Commentary: After much anticipation, the Department of Labor unveiled a rule on Tuesday that could establish a fiduciary responsibility for brokers working with retirement accounts. The proposal still has to go through the comment period, but if passed, it promises to be a step toward reducing conflicts of interest while urging advisers to work in the best interest of their clients.

On the 401(k) level, this could hit wirehouses and brokers in the wallet to some degree. It continues the tradition set forth by the DOL’s 408(b)(2) fee disclosure regulation, which went into effect in 2012, in bringing transparency to fee structures and distinguishing brokers from fiduciaries. Despite setbacks, wirehouses were largely able to adapt to the measures set forth a few years ago, and one would have to be naïve to think they won’t find a way to carry on under these new rules as well.

In the rules laid out in the proposal, plan advisers will need to be even more transparent with fees. It states that they must “clearly and prominently [disclose] any conflicts of interest, like hidden fees often buried in the fine print or backdoor payments, that might prevent the adviser from providing advice in the client’s best interest.” That means that nontransparent practices like revenue sharing could be altered if not eliminated completely.

Let’s face it – the fee issue needed to be addressed. As revealed in Frontline’s 2013 investigative report “The Retirement Gamble,” a 401(k) plan stuffed with excessive fees can redirect thousands of dollars from each participant’s account to the firms who push those products. Plan sponsors have been duped into those rotten plans for decades because most of them don’t know enough about funds and fee structures to distinguish a good plan from a lousy one. It’s just not what they’re good at, and this proposed rule, if nothing else, could elevate the quality of the guidance they receive by holding brokers providing bad advice accountable.

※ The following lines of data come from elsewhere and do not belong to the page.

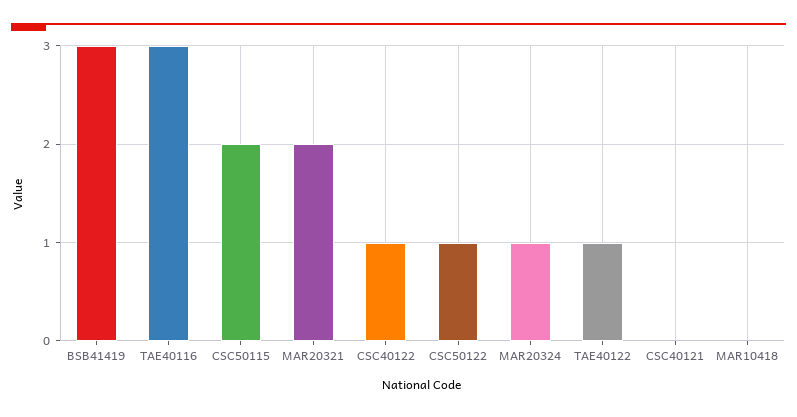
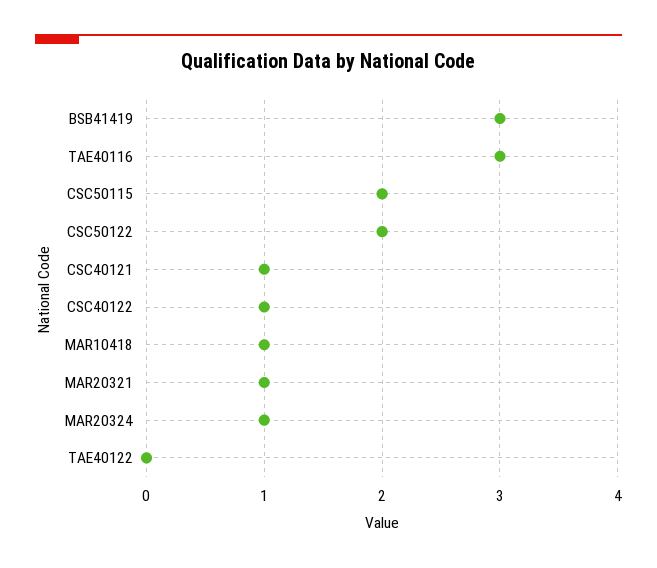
  {
    "BSB41419": 3,
    "TAE40116": 3,
    "CSC50115": 2,
-   "MAR20321": 2,
+   "MAR20321": 1,
    "CSC40122": 1,
-   "CSC50122": 1,
+   "CSC50122": 2,
    "MAR20324": 1,
-   "TAE40122": 1,
+   "TAE40122": 0,
-   "CSC40121": 0,
+   "CSC40121": 1,
-   "MAR10418": 0
+   "MAR10418": 1
  }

Simplicity and transparency need to be at the very core of these retirement plans, and that’s the aspect of this proposal that is spot on. It protects workers while also taking some of the heat off of employers, who have been pressured to re-examine their plans due to a recent barrage of high profile 401(k) lawsuits. By shifting some of the focus to the advisers, the DOL is getting closer to the heart of the problem, but it still doesn’t go far enough.

Our regulatory bodies should have never allowed two different standards to begin with. The brokers representing wirehouses are salespeople using the “adviser” label as a Trojan horse. The popular HighTower video comparing the broker and fiduciary dynamic to that of butchers and dieticians nails it. Using that metaphor, plan sponsors need to stop taking advice from the butchers because the health of their employees’ retirement plans depends on it.

At the end of the day, the DOL is merely putting lipstick on a pig. They’ll need to dig deeper to remedy core problems of our industry. With that said, it will be interesting to see if this actually goes through. My prediction is that the bureaucratic process will either stifle the rule or dilute it to the extent that it brings nominal change. I hope, for the sake of retirement savers across the country, they prove me wrong.

Chris Markowski is the founder of Markowski Investments, a national financial planning firm based in Tampa, FL, and the radio personality behind the weekly nationally syndicated Watchdog on Wall Street program.